His findings are reported in a paper appearing in today’s issue of Proceedings of the National Academy of Sciences.

S. Marc Breedlove, a professor in the neuroscience and psychology department of Michigan State University, said the finding “absolutely” confirms a physical basis.

“Anybody’s first guess would have been that the older brothers were having an effect socially, but this data doesn’t support that,” Mr. Breedlove said in a telephone interview.

The only link among the brothers is the mother, and so the effect has to be through the mother, especially because stepbrothers didn’t have the effect, said Mr. Breedlove, who was not part of the research.

Tim Dailey, a senior fellow at the conservative Family Research Council’s Center for Marriage and Family Studies, disagreed.

“We don’t believe that there’s any biological basis for homosexuality,” Mr. Dailey said. “We feel the causes are complex but are deeply rooted in early childhood development.”

There have been several attempts to establish a physical basis, he said, “and in every case, the alleged findings have been severely challenged and questioned.”

Mr. Bogaert said this needs to be looked at in context of the overall rate of homosexuality in men, which he said is about 3 percent. With several older brothers, the rate may increase from 3 percent to 5 percent, he said, but that still means 95 percent of men with several older brothers are heterosexual.

Mr. Bogaert said he concluded that the effect was biological by comparing men with biological brothers and those with brothers to whom they were not biologically related.
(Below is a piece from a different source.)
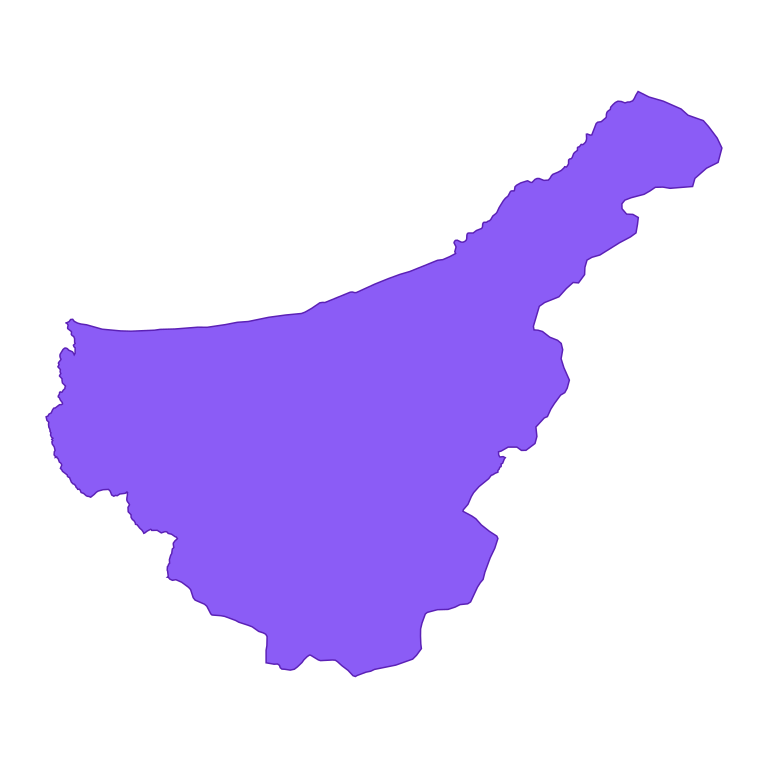 Boontay, Phôngsali, Laos
{"feature_id": "54806243B85580123027929", "entity_name": "Boontay", "entity_type": "district", "adm_level": 2, "iso_a3": "LAO", "parent_name": "Laos", "parent_adm1": "Phôngsali", "projection": "albers", "projection_center": [101.907, 21.382], "detail": "fine", "context": "isolated", "style": "filled", "palette": "violet", "viewbox_px": 768, "rotation_deg": 0, "n_neighbors": 0, "source": "geoboundaries", "source_scale": "gbopen_adm2", "svg_char_len": 5996}
<svg xmlns="http://www.w3.org/2000/svg" viewBox="0 0 768 768"><path d="M72.7,319.3L70.6,319.5L69.2,321.5L66.9,322.7L65.5,322.8L67.0,323.4L68.1,325.1L67.6,327.6L67.7,328.6L71.2,331.4L71.5,332.0L71.3,334.4L72.1,335.5L73.7,336.5L74.6,338.7L74.6,342.3L75.2,343.4L73.4,345.2L74.0,346.8L75.1,347.8L75.1,353.3L74.2,354.8L73.7,353.6L72.5,351.8L68.6,350.1L67.7,349.0L66.7,348.3L65.1,348.0L64.4,348.3L63.0,349.5L60.1,354.3L59.9,356.0L60.3,357.9L60.8,358.7L60.9,359.6L58.6,362.5L58.4,363.3L59.1,364.5L57.9,366.8L60.4,369.6L60.1,371.8L60.8,373.6L59.6,375.4L59.5,376.0L62.0,378.8L62.0,380.3L62.4,382.9L65.5,386.1L65.0,387.1L64.9,388.6L63.3,390.1L62.1,392.0L61.2,392.3L60.2,391.9L59.6,392.4L59.4,394.1L58.2,396.1L58.3,397.0L59.3,397.7L60.3,400.0L62.3,402.6L62.5,403.9L61.6,404.6L59.5,404.7L55.3,407.9L53.7,408.2L52.5,410.0L51.2,412.9L48.9,414.2L48.0,416.0L46.1,416.8L46.9,420.3L48.8,422.2L48.5,424.3L48.8,427.1L49.8,429.1L49.9,430.1L50.2,430.7L50.0,431.4L50.9,432.8L50.5,435.1L51.6,437.3L52.9,438.2L51.7,439.4L52.8,440.6L51.8,442.0L52.2,442.6L52.1,443.5L52.3,444.1L54.2,446.8L55.1,450.5L54.3,451.7L54.1,454.9L55.5,456.6L55.3,457.4L56.7,456.9L57.1,457.9L58.0,458.5L59.4,462.1L60.4,462.7L61.5,464.1L61.7,465.3L60.4,468.4L61.7,469.7L62.5,471.3L67.3,475.0L67.4,476.2L68.3,477.1L69.5,477.5L71.4,482.2L73.2,484.0L74.0,484.1L75.5,485.6L76.1,487.3L77.3,488.4L77.7,489.3L79.4,489.3L80.2,490.2L81.1,492.5L83.6,493.4L86.3,495.8L87.5,496.3L88.7,496.4L90.7,497.2L94.1,494.5L96.4,492.2L98.1,491.1L103.1,489.7L108.5,489.4L110.2,491.2L111.7,495.0L113.8,496.2L115.5,495.4L117.2,495.7L119.8,494.0L125.2,493.3L126.6,492.1L127.2,492.1L127.6,492.6L127.2,493.7L127.5,494.5L126.9,497.9L126.8,500.0L127.4,501.6L128.6,503.1L129.5,504.8L128.0,507.3L128.2,511.8L131.0,514.7L131.1,517.4L132.5,519.7L133.7,520.4L135.2,522.6L135.5,524.3L137.1,524.7L139.7,528.1L141.9,530.1L143.6,532.6L143.8,533.3L144.7,533.0L147.3,531.0L150.6,529.3L151.3,529.6L151.7,530.4L157.2,530.3L161.3,532.9L164.8,531.7L166.2,531.7L167.4,532.3L168.1,533.4L171.5,534.2L175.3,536.8L176.4,537.1L177.4,538.7L174.9,540.9L173.3,543.2L173.3,544.5L173.8,547.6L172.3,549.0L171.7,553.6L170.7,555.2L169.4,559.6L169.6,563.3L168.6,564.2L168.2,565.7L167.4,566.7L167.2,570.2L167.6,571.0L168.2,576.0L168.0,576.7L167.4,577.2L168.4,577.4L169.8,579.1L172.4,580.3L175.9,579.7L181.6,582.2L188.5,587.3L190.6,589.6L193.2,597.7L195.1,600.1L204.5,604.2L206.8,606.2L210.8,613.9L212.0,615.0L220.9,615.7L224.7,616.4L235.5,620.4L238.8,622.2L248.0,625.2L252.2,626.8L258.7,631.4L263.3,632.9L265.7,634.2L267.1,636.5L266.9,645.5L266.1,650.3L266.1,662.8L274.1,664.2L277.6,664.0L279.5,665.4L280.2,667.7L281.9,669.1L284.3,669.2L290.3,670.1L294.4,669.2L297.3,667.0L302.0,662.5L304.0,659.7L307.1,656.7L309.4,655.1L310.6,655.2L318.3,659.9L320.5,660.6L332.5,660.0L335.3,660.2L337.4,661.6L341.9,665.7L348.1,670.4L353.0,675.7L355.4,676.5L357.1,675.5L365.9,672.2L370.7,671.2L374.5,669.4L395.8,665.1L412.7,659.1L416.5,655.3L421.4,648.6L420.8,643.9L420.5,635.9L420.6,628.9L422.0,623.1L425.3,614.0L427.3,612.4L437.4,609.7L448.1,609.4L455.1,607.1L460.1,604.6L467.7,603.8L470.6,601.9L477.5,587.1L480.3,582.7L483.1,579.4L484.9,572.2L490.2,557.8L494.8,548.2L497.9,538.5L496.8,536.1L489.5,531.4L481.3,524.9L475.9,518.8L471.8,516.0L463.0,511.3L463.3,509.8L468.0,504.3L471.3,496.6L473.6,492.7L479.0,486.6L488.7,478.7L491.3,475.2L492.6,474.9L495.3,473.2L497.9,472.2L497.9,470.5L499.2,469.0L499.7,467.3L500.9,466.7L501.2,466.2L501.1,464.0L502.6,463.3L504.3,459.0L505.3,457.7L503.1,456.6L500.0,457.0L499.4,456.3L498.7,454.9L498.5,451.8L501.1,451.1L508.1,447.1L516.9,447.1L521.4,450.4L526.0,450.3L535.0,443.5L536.9,436.5L535.9,427.0L544.3,417.9L547.4,416.6L550.9,409.0L554.5,403.4L560.6,395.1L564.8,392.6L567.2,388.2L569.4,380.1L563.9,367.7L561.1,358.7L562.7,349.7L561.2,343.4L557.6,340.3L549.8,337.2L542.5,331.5L538.0,330.2L534.0,329.9L533.4,326.3L539.3,306.3L544.7,302.5L558.9,296.8L566.4,288.5L573.1,282.5L578.5,282.9L584.6,274.6L584.9,267.4L587.0,260.1L591.9,257.3L599.9,255.0L619.4,242.8L630.5,236.9L636.0,232.9L637.5,224.3L638.3,217.5L632.9,214.4L626.6,214.1L622.0,208.7L621.9,203.8L624.9,200.1L631.2,197.7L644.1,194.3L649.9,191.0L655.3,187.3L662.9,187.1L670.1,188.3L692.6,186.5L694.9,178.4L706.5,168.2L718.1,162.4L721.9,148.0L717.2,138.1L708.5,126.5L703.4,120.7L688.0,115.2L681.1,109.0L663.4,101.2L649.0,97.0L638.1,91.5L636.0,94.9L634.3,98.5L632.7,100.8L629.7,102.0L627.7,102.0L625.0,102.9L621.3,101.5L617.9,101.2L615.3,102.5L613.0,104.6L610.7,107.2L610.3,109.5L608.3,110.8L607.0,112.2L606.4,114.2L606.3,116.9L605.9,117.7L601.2,121.7L597.7,122.2L596.2,123.5L591.8,134.9L590.3,135.1L587.3,134.0L586.4,134.2L586.6,138.7L586.3,140.3L585.5,142.2L583.5,144.2L582.8,144.6L581.2,144.4L579.3,146.8L578.2,147.0L577.5,147.6L577.4,150.4L574.7,152.4L573.6,153.7L572.1,157.7L571.1,158.7L569.6,159.0L568.6,160.0L568.5,164.0L566.8,166.7L566.4,167.0L564.7,166.7L564.1,167.7L561.3,170.4L558.0,172.2L552.9,174.3L551.5,175.7L550.0,178.3L548.3,180.1L543.9,180.4L539.2,178.5L537.0,178.5L535.0,179.4L532.1,182.4L530.7,182.4L527.7,180.8L526.7,181.0L520.7,182.9L516.6,185.2L515.0,186.8L514.4,190.5L514.0,190.9L511.7,190.9L510.5,191.4L508.0,196.1L505.3,198.3L503.3,200.8L499.1,207.6L496.9,212.4L496.0,213.5L492.8,216.0L490.8,219.5L489.6,220.7L487.8,221.3L486.5,222.3L484.0,222.3L483.4,222.6L482.7,224.0L482.5,226.8L482.1,227.8L481.5,228.5L476.4,230.5L473.2,233.0L468.9,233.0L467.9,233.2L467.3,233.8L466.9,235.0L466.7,238.8L466.2,240.2L464.8,241.4L463.0,242.2L461.2,242.1L457.3,240.2L455.4,240.4L454.5,241.4L454.0,242.8L455.9,246.5L456.0,247.2L454.8,251.7L455.6,253.5L449.8,256.6L442.9,259.6L437.5,260.3L409.8,271.5L399.9,274.4L388.7,278.5L374.8,284.1L356.2,292.6L354.6,292.6L352.3,292.0L350.2,292.2L325.0,302.5L322.5,302.4L319.8,302.8L311.6,308.4L304.9,312.2L301.4,313.5L285.7,315.0L268.7,317.3L248.3,321.5L237.3,322.3L225.4,324.6L207.2,327.3L197.7,327.2L174.8,329.0L160.0,329.4L154.5,330.2L131.0,331.2L120.5,330.9L102.2,329.2L86.6,324.8L80.9,324.0L77.6,323.1L74.3,321.4L72.7,319.3Z" fill="#8b5cf6" stroke="#5b21b6" stroke-width="1.5"/></svg>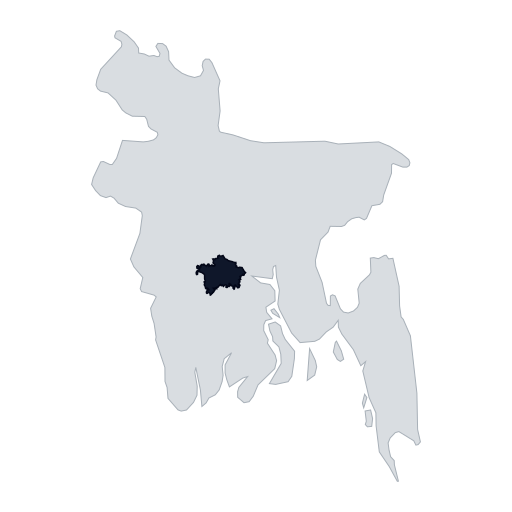 Faridpur, Dhaka, Bangladesh shown in context
{"feature_id": "16705992B67131385183639", "entity_name": "Faridpur", "entity_type": "district", "adm_level": 2, "iso_a3": "BGD", "parent_name": "Bangladesh", "parent_adm1": "Dhaka", "projection": "mercator", "projection_center": [89.785, 23.466], "detail": "fine", "context": "in_parent", "style": "filled", "palette": "ink", "viewbox_px": 512, "rotation_deg": 0, "n_neighbors": 0, "source": "geoboundaries", "source_scale": "gbopen_adm2", "svg_char_len": 9128}
<svg xmlns="http://www.w3.org/2000/svg" viewBox="0 0 512 512"><path d="M165.0,381.4L164.9,367.5L155.6,339.9L156.1,336.9L154.1,323.5L151.8,316.1L150.6,308.3L156.2,296.9L154.0,295.1L141.6,291.6L140.2,288.7L142.8,277.5L133.9,266.9L130.4,259.0L139.9,233.4L142.3,215.6L141.6,212.1L135.8,208.1L125.5,206.5L118.3,203.2L114.0,198.1L110.5,196.1L106.0,197.6L100.4,195.6L95.6,190.6L91.6,184.5L93.2,177.8L100.7,161.9L103.4,161.5L109.9,164.5L112.3,164.5L116.6,158.3L122.5,140.4L143.3,141.9L148.3,141.3L153.5,139.9L156.3,137.7L157.9,134.8L157.3,132.3L150.9,128.9L148.5,126.4L146.7,119.2L144.8,116.5L132.3,116.2L125.8,112.9L122.2,109.9L115.9,100.1L108.0,92.9L100.5,91.1L97.6,88.8L96.0,85.1L96.9,79.7L100.7,69.3L121.4,46.8L121.9,44.3L121.1,41.4L115.0,37.8L114.6,36.0L116.4,31.3L119.8,30.7L126.9,35.0L134.2,41.9L138.5,48.1L138.7,53.0L144.3,54.0L149.0,56.2L153.9,55.5L157.1,56.7L159.2,56.3L160.0,53.5L155.9,46.4L157.9,43.4L162.6,43.6L166.1,46.2L168.6,51.7L169.0,60.1L174.6,67.8L181.9,73.2L187.7,75.7L194.6,77.5L200.5,75.8L203.5,70.4L202.2,65.7L203.1,61.4L205.5,59.1L209.2,59.2L211.9,62.6L220.0,80.8L218.3,88.9L220.1,111.0L218.1,125.6L219.4,131.2L220.7,132.2L232.9,134.9L250.5,140.7L264.0,142.8L324.9,141.2L338.2,144.0L378.8,141.9L389.9,146.5L401.9,154.0L408.7,159.6L409.9,162.8L409.2,165.6L406.9,167.1L402.8,167.1L393.2,163.5L391.6,164.6L391.5,173.2L383.7,195.0L382.6,201.7L379.9,204.3L371.9,205.7L366.5,218.4L364.3,219.9L359.1,217.2L355.8,217.6L351.7,218.8L347.6,221.7L344.7,225.3L341.5,226.5L330.2,226.3L328.0,232.1L320.5,239.8L315.4,260.1L315.8,266.3L322.1,282.4L326.5,303.3L328.1,305.4L330.3,305.6L330.4,296.0L332.5,294.8L335.1,295.9L340.4,308.8L343.5,312.1L348.2,313.0L353.5,311.0L357.5,307.3L359.2,303.2L357.8,289.1L360.3,283.4L369.5,274.8L370.9,272.2L370.3,258.1L373.8,257.6L378.4,258.7L384.4,255.4L386.2,255.3L388.6,258.9L392.9,258.3L399.1,286.3L399.6,306.0L401.1,316.9L403.3,319.4L410.4,335.8L416.9,393.2L417.6,429.5L420.4,441.9L418.1,444.6L415.9,445.1L413.8,440.8L398.9,431.6L395.3,432.6L390.2,437.9L388.1,442.9L389.0,449.8L390.6,456.7L394.2,460.6L394.4,464.9L398.4,481.2L397.3,481.3L389.2,466.5L379.3,451.9L376.1,425.8L375.9,412.8L369.1,397.6L362.8,371.0L365.6,361.6L360.8,365.7L353.4,349.7L341.8,334.0L338.4,327.1L338.2,320.3L333.2,327.1L326.3,331.9L319.4,339.1L314.8,341.3L300.1,342.6L291.6,333.0L279.4,309.4L277.8,304.1L279.4,290.2L276.5,277.1L275.7,265.5L273.5,266.5L272.7,269.7L273.2,274.6L272.3,278.7L251.8,276.0L260.6,282.9L269.9,284.5L274.8,290.7L275.1,301.0L265.9,307.2L266.7,312.4L272.0,318.8L265.6,320.6L263.8,324.7L263.7,330.6L268.2,339.7L267.4,343.2L275.1,355.0L276.6,360.7L274.7,368.7L258.0,384.9L253.2,396.3L249.1,401.7L244.0,402.7L237.7,397.3L237.6,391.7L238.9,387.3L247.6,376.6L242.9,378.0L229.4,386.9L226.8,379.7L225.1,373.0L225.1,364.9L231.6,352.7L224.2,358.7L222.2,366.4L223.1,375.3L222.1,381.6L219.2,389.9L215.3,394.8L208.9,398.0L206.1,402.9L201.9,406.5L200.4,389.9L195.8,367.4L194.8,372.2L197.2,386.2L197.0,395.2L193.5,402.4L186.5,410.0L181.2,411.1L178.0,409.9L168.0,398.4L167.1,387.5L165.0,381.4ZM288.1,381.7L275.7,384.4L269.4,383.6L281.2,363.4L280.8,354.3L278.9,346.9L272.9,341.0L272.6,336.7L269.9,330.9L268.5,324.2L275.2,322.0L280.6,325.9L282.5,333.6L285.2,339.4L294.6,351.2L294.4,358.5L291.8,376.3L288.1,381.7ZM314.7,375.1L307.2,380.5L309.6,348.6L315.3,360.5L316.7,366.8L314.7,375.1ZM343.7,359.2L340.4,361.4L337.3,359.5L333.3,352.0L335.3,342.4L336.5,341.1L341.3,350.8L343.7,359.2ZM371.7,426.4L367.4,426.8L365.3,424.5L366.3,421.3L365.1,411.0L370.6,410.0L372.6,418.6L371.7,426.4ZM366.9,397.6L363.7,407.8L362.4,403.2L364.6,394.2L366.9,397.6ZM278.4,314.3L279.7,317.6L272.7,313.3L270.9,310.2L274.0,308.7L278.4,314.3Z" fill="#d9dde1" stroke="#a8b0b8" stroke-width="1"/><path d="M233.2,262.1L232.2,261.6L230.8,261.3L228.2,260.6L227.8,260.3L227.5,259.9L227.0,259.5L226.2,259.2L225.3,259.1L224.7,258.2L223.0,255.5L222.1,255.9L221.5,256.0L221.6,256.4L221.6,256.7L221.7,256.8L221.3,256.5L221.3,256.3L220.9,256.3L219.7,255.9L219.6,255.7L219.3,255.3L218.0,256.0L217.8,256.1L217.8,256.4L217.7,257.7L217.8,257.8L218.0,258.0L217.6,258.1L217.6,258.3L217.3,258.4L217.1,258.3L216.5,258.6L215.7,258.5L215.3,258.7L215.1,258.9L215.2,259.6L214.7,259.6L214.0,259.6L213.7,258.9L213.2,259.1L212.8,259.1L212.9,259.3L213.3,259.6L213.2,259.7L213.4,260.5L213.4,261.3L213.4,261.7L213.5,262.0L213.1,262.4L213.2,262.6L213.3,263.0L213.3,263.3L213.8,263.6L214.7,264.3L215.0,264.6L215.1,265.0L215.1,265.4L215.0,265.6L214.1,265.6L214.2,265.8L214.2,266.1L213.5,266.2L213.1,266.2L212.6,265.8L212.5,265.4L212.5,265.2L212.1,265.0L212.1,265.4L212.2,265.6L211.8,265.5L211.3,265.7L211.1,265.6L210.5,265.6L210.1,265.9L209.6,266.0L209.3,266.0L209.2,265.9L209.1,266.0L209.1,265.7L209.3,265.1L209.2,264.9L209.0,264.2L208.8,264.1L208.1,264.0L207.7,264.4L207.7,264.5L207.4,265.5L207.2,265.6L206.8,265.5L206.6,265.6L206.3,265.5L206.2,265.8L206.1,265.6L206.0,265.4L205.8,265.4L205.8,265.7L205.5,265.7L205.3,265.5L204.9,265.4L204.8,265.2L204.5,265.2L204.3,264.6L204.1,264.2L203.9,264.1L203.7,264.2L203.7,264.4L204.1,264.8L204.0,265.0L203.7,265.2L203.4,265.3L203.1,265.2L202.5,264.9L202.1,264.4L201.5,264.5L201.4,264.6L201.5,264.8L201.6,265.2L201.3,265.5L201.0,265.4L200.4,265.5L200.5,266.2L200.3,266.2L200.0,266.6L200.1,266.9L200.0,267.1L200.5,267.0L200.8,267.1L200.7,267.4L200.3,267.9L200.1,267.9L200.0,267.7L200.0,267.2L199.6,267.2L199.4,267.2L199.1,267.1L198.9,266.7L198.7,266.4L198.4,266.2L198.4,265.8L198.0,265.8L197.6,265.6L197.3,266.1L196.8,266.4L197.0,267.0L196.8,267.7L196.9,268.1L197.4,268.5L198.6,268.6L199.5,269.5L199.6,269.8L199.5,270.2L199.3,270.3L199.0,270.4L198.6,270.2L198.3,270.3L197.5,270.6L197.0,271.0L196.4,272.0L196.2,272.6L196.3,273.9L196.5,274.4L196.8,274.6L197.0,274.4L197.3,274.4L197.5,274.3L197.6,273.1L197.5,272.2L197.7,271.9L198.3,271.6L198.8,271.6L200.2,272.0L202.1,272.7L204.1,274.2L204.5,274.8L204.6,275.5L204.6,276.4L204.6,277.7L204.6,278.7L204.7,279.4L205.2,280.6L205.4,281.4L205.1,281.8L204.6,281.7L204.1,282.0L204.7,282.7L204.6,283.6L204.3,284.5L204.4,285.1L204.6,285.5L204.8,285.7L205.3,286.8L205.7,287.4L206.3,287.8L207.3,288.2L206.9,288.4L206.5,288.3L206.1,288.1L205.6,287.5L205.4,287.8L205.5,288.1L205.8,288.5L206.4,289.0L207.3,288.9L208.1,289.1L208.8,289.5L209.0,289.8L208.8,290.0L208.2,290.0L207.6,290.2L206.7,291.1L206.4,292.1L206.5,293.0L206.9,293.4L207.1,293.4L207.5,293.2L208.0,292.7L208.7,292.6L208.6,292.3L209.1,292.5L209.4,292.7L210.3,294.0L210.4,294.4L210.1,294.9L210.4,295.1L211.1,294.6L211.7,293.7L212.4,293.4L212.5,293.2L212.4,292.7L213.1,292.4L213.5,292.2L213.6,291.9L213.4,291.7L214.2,291.1L214.4,290.5L214.9,290.0L214.5,289.3L213.8,289.0L213.6,288.8L213.7,288.5L213.5,288.3L213.8,288.3L213.8,288.2L213.3,287.9L214.1,288.2L214.1,288.3L214.3,288.4L214.2,288.5L214.2,288.8L214.4,288.9L214.7,288.8L214.7,288.6L214.6,288.3L214.7,288.1L214.9,288.0L215.0,288.1L215.1,288.3L215.2,288.5L215.4,288.8L215.4,289.0L215.8,288.9L215.7,288.6L216.0,288.6L215.9,288.5L216.1,288.5L216.0,288.4L216.0,288.2L216.3,287.9L216.6,288.0L216.8,288.2L216.9,287.8L216.8,287.7L217.0,287.7L217.0,287.9L217.1,287.7L217.0,287.4L216.9,287.4L216.9,287.2L217.5,287.1L217.8,287.2L218.0,287.2L218.4,286.7L218.7,286.1L219.5,285.5L220.1,284.6L220.3,284.4L220.5,284.5L220.7,285.2L221.3,285.7L221.5,285.6L221.7,285.2L222.0,285.0L222.6,285.0L222.8,285.1L223.0,285.3L223.0,285.9L223.4,286.5L223.6,286.4L223.7,285.8L224.4,285.3L225.3,284.8L225.8,284.8L226.0,285.2L226.5,285.4L226.7,285.5L226.3,286.1L226.1,286.6L225.9,286.9L225.9,287.1L226.4,287.4L227.0,287.5L227.3,287.3L227.3,286.8L227.6,286.5L228.8,286.4L229.1,286.5L229.4,286.0L229.8,285.9L230.0,285.4L230.0,285.2L229.6,285.0L229.4,284.8L229.3,285.1L229.2,285.2L228.9,284.9L228.9,284.2L229.1,283.6L229.2,283.4L229.4,283.4L229.7,283.8L229.6,284.0L230.7,284.3L231.0,284.8L231.1,285.5L231.5,285.6L231.6,285.8L232.1,286.1L232.7,286.2L233.3,286.4L233.8,286.2L234.0,286.2L234.0,286.7L233.6,287.2L233.1,287.6L232.9,287.9L233.6,288.5L234.0,289.2L234.4,289.0L234.5,288.4L234.4,287.8L234.7,287.3L235.0,287.0L234.9,286.8L235.0,285.6L234.9,285.2L235.1,285.0L235.5,285.1L235.6,285.3L235.9,285.8L236.1,286.0L236.3,286.0L236.5,286.2L237.0,286.9L237.5,287.7L238.0,287.4L238.2,287.5L238.3,287.5L238.7,287.7L239.2,287.2L239.2,286.4L239.2,286.1L239.5,286.0L239.4,285.7L239.7,285.7L239.9,285.5L239.7,285.2L239.7,284.8L239.2,284.8L239.2,284.4L238.8,284.5L238.7,284.4L238.8,284.4L238.7,284.4L239.0,283.3L238.9,282.9L239.3,282.3L239.6,281.9L239.9,281.8L239.8,281.6L239.4,281.4L239.4,281.0L239.5,281.0L239.5,280.8L239.6,280.4L239.5,280.2L240.6,279.5L240.5,279.4L239.9,279.3L239.6,279.4L239.3,279.4L240.0,278.8L240.1,278.5L240.5,277.9L240.4,277.6L240.5,277.4L240.4,277.4L240.4,277.5L240.3,277.4L240.2,277.2L240.4,277.0L240.2,276.7L240.3,276.7L240.4,276.2L240.5,276.0L241.3,275.8L242.3,275.3L242.7,274.5L243.4,275.2L243.7,275.3L243.9,275.2L244.2,274.7L244.4,273.4L244.9,273.4L245.6,272.7L244.2,271.3L243.2,269.4L242.4,268.4L242.3,267.8L241.9,267.5L240.8,267.5L239.9,267.2L239.0,267.5L238.6,267.7L238.2,267.8L237.9,267.5L236.7,267.0L236.0,266.8L236.6,266.0L235.7,265.2L235.5,264.9L235.4,264.1L236.0,263.8L235.9,263.4L235.7,263.0L235.8,262.5L234.9,262.5L233.2,262.1Z" fill="#0f172a" stroke="#020617" stroke-width="1.5"/></svg>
The increase in the likelihood of being homosexual was seen only in those whose brothers had the same mothers, irrespective of whether they were raised together, he said.

What makes a difference, he said, is having older brothers who shared the same womb and gestational experience, suggesting the difference is because of “some sort of prenatal factor.”

One possibility, he said, is a maternal immune response to succeeding male fetuses. The mother may react to a male fetus as foreign, but not to a female fetus because the mother also is female.